> Parts of the exercise
(a) Answer these questions from the OmniDrones passage, one per line:
(i) Which method resets the sub-environment instances given by env_ids?
(ii) Which environment name does the code look up in IsaacEnv.REGISTRY?
(iii) What dtype does the printed DiscreteTensorSpec show?
(b) Edit the OmniDrones passage by rewriting it between "TorchRL's interface allows" and "for various purpose.", inclusive, with "modularly" replaced by "flexibly".
(c) Using the OmniDrones passage, decide whether each statement agrees with it. Answer yes or no, and quote the deciding words.
(i) The _compute_reward_and_done method computes termination flags.
(ii) Most of the environments in OmniDrones feature discrete control tasks.
(iii) The _pre_sim_step method computes the reward for the transition step.

> Provided passage
Creating a new environment effectively amounts to implementing or overriding the following methods of :py:class:`IsaacEnv`'s:

- :py:meth:`_set_specs` method to specify the input and output of the environment. It should at least include :py:attr:`observation_spec` and :py:attr:`action_spec`.
- :py:meth:`_reset_idx(env_ids: torch.Tensor)` method to reset sub-environment instances given by `env_ids`.
- :py:meth:`_pre_sim_step` method to apply the agents' actions.
- :py:meth:`_compute_state_and_obs` method to compute the state and observation for the transition step.
- :py:meth:`_compute_reward_and_done` method to compute the reward and termination flags for the transition step.


Environment Transforms
----------------------

TorchRL's interface allows us to modularly transform an environment's input and output spaces using :py:class:`Transform` s. 
OmniDrones provides a set of :py:class:`Transform` s for various purpose.

.. seealso:: 

    https://pytorch.org/rl/tutorials/torchrl_envs.html#transforming-envs

For example, although most of the environments in OmniDrones feature continuous control tasks, discrete/multidiscrete 
action spaces are sometimes more desirable:

.. code:: python

    from tensordict import TensorDictBase
    from torchrl.envs.transforms import TransformedEnv

    from omni_drones.envs.isaac_env import IsaacEnv
    from omni_drones.utils.torchrl.transforms import (
        FromMultiDiscreteAction, 
        FromDiscreteAction,
    )
    
    env_class = IsaacEnv.REGISTRY["Hover"]
    base_env = env_class(cfg, headless=true)

    env_discrete = TransformedEnv(
        abenv, FromDiscreteAction(nbins=2)
    )
    env_multidiscrete = TransformedEnv(
        env, FromMultiDiscreteAction(nbins=4)
    )
    print(base_env.action_spec)
    print(env_discrete.action_spec)
    print(env_multidiscrete.action_spec)

output: 

.. code:: console

    BoundedTensorSpec(
        shape=torch.Size([4096, 1, 6]),
        space=ContinuousBox(
            minimum=Tensor(shape=torch.Size([64, 1, 6]), device=cuda:0, dtype=torch.float32, contiguous=True),
            maximum=Tensor(shape=torch.Size([64, 1, 6]), device=cuda:0, dtype=torch.float32, contiguous=True)),
        device=cuda,
        dtype=torch.float32,
        domain=continuous)
    DiscreteTensorSpec(
        shape=torch.Size([4096, 1, 1]),
        space=...,
        device=cuda,
        dtype=torch.int64,
        domain=discrete)
    MultiDiscreteTensorSpec(
        shape=torch.Size([4096, 1, 6]),
        space=BoxList(boxes=[DiscreteBox(n=4), DiscreteBox(n=4), DiscreteBox(n=4), DiscreteBox(n=4), DiscreteBox(n=4), DiscreteBox(n=4)]),
        device=cuda,
        dtype=torch.int64,
        domain=discrete)

> Record set
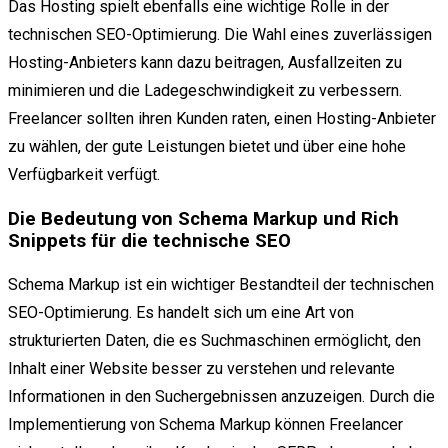
Das Hosting spielt ebenfalls eine wichtige Rolle in der
technischen SEO-Optimierung. Die Wahl eines zuverlässigen
Hosting-Anbieters kann dazu beitragen, Ausfallzeiten zu
minimieren und die Ladegeschwindigkeit zu verbessern.
Freelancer sollten ihren Kunden raten, einen Hosting-Anbieter
zu wählen, der gute Leistungen bietet und über eine hohe
Verfügbarkeit verfügt.
Die Bedeutung von Schema Markup und Rich
Snippets für die technische SEO
Schema Markup ist ein wichtiger Bestandteil der technischen
SEO-Optimierung. Es handelt sich um eine Art von
strukturierten Daten, die es Suchmaschinen ermöglicht, den
Inhalt einer Website besser zu verstehen und relevante
Informationen in den Suchergebnissen anzuzeigen. Durch die
Implementierung von Schema Markup können Freelancer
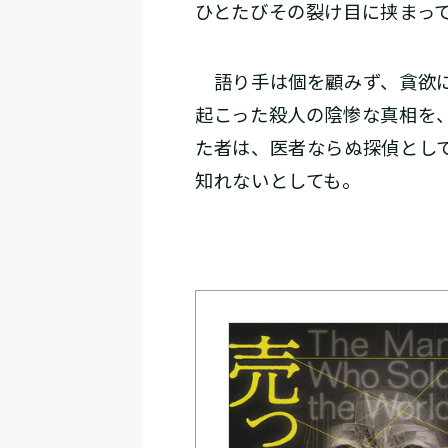
ひとたびその裂け目に挟まっ
語り手は個を顧みず、貪欲に
起こった殺人の陰惨な真相を
た者は、医者ならぬ探偵とし
知れないとしても。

> Responses in order
(a)
(i) _reset_idx(env_ids: torch.Tensor)
(ii) "Hover"
(iii) torch.int64

(b)
TorchRL's interface allows us to flexibly transform an environment's input and output spaces using :py:class:`Transform` s. 
OmniDrones provides a set of :py:class:`Transform` s for various purpose.

(c)
(i) Yes: "method to compute the reward and termination flags for the transition step"
(ii) No: "most of the environments in OmniDrones feature continuous control tasks"
(iii) No: "method to apply the agents' actions"